> **TASK ITEM**: The answer must be every line from the listing that holds the string "buttons".

> **INFORMATION SHOWN**:
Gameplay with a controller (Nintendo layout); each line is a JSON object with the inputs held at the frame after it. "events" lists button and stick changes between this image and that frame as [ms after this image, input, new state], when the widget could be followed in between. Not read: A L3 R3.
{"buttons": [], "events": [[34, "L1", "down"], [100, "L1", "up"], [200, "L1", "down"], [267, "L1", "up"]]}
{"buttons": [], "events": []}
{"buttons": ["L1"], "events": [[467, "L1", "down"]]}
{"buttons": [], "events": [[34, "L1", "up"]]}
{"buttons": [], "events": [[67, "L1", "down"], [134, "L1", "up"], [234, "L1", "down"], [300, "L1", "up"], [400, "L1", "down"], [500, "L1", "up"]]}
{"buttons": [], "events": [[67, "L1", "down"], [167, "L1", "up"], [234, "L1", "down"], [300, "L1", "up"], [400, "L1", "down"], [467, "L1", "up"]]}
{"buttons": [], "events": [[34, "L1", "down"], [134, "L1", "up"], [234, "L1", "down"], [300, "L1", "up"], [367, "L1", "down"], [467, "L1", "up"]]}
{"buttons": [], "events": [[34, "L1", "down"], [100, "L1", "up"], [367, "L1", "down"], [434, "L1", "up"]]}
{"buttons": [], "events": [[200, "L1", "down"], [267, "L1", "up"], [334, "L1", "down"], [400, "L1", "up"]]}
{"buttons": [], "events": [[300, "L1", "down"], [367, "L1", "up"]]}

> **FINISHED EXERCISE**:
{"buttons": [], "events": [[34, "L1", "down"], [100, "L1", "up"], [200, "L1", "down"], [267, "L1", "up"]]}
{"buttons": [], "events": []}
{"buttons": ["L1"], "events": [[467, "L1", "down"]]}
{"buttons": [], "events": [[34, "L1", "up"]]}
{"buttons": [], "events": [[67, "L1", "down"], [134, "L1", "up"], [234, "L1", "down"], [300, "L1", "up"], [400, "L1", "down"], [500, "L1", "up"]]}
{"buttons": [], "events": [[67, "L1", "down"], [167, "L1", "up"], [234, "L1", "down"], [300, "L1", "up"], [400, "L1", "down"], [467, "L1", "up"]]}
{"buttons": [], "events": [[34, "L1", "down"], [134, "L1", "up"], [234, "L1", "down"], [300, "L1", "up"], [367, "L1", "down"], [467, "L1", "up"]]}
{"buttons": [], "events": [[34, "L1", "down"], [100, "L1", "up"], [367, "L1", "down"], [434, "L1", "up"]]}
{"buttons": [], "events": [[200, "L1", "down"], [267, "L1", "up"], [334, "L1", "down"], [400, "L1", "up"]]}
{"buttons": [], "events": [[300, "L1", "down"], [367, "L1", "up"]]}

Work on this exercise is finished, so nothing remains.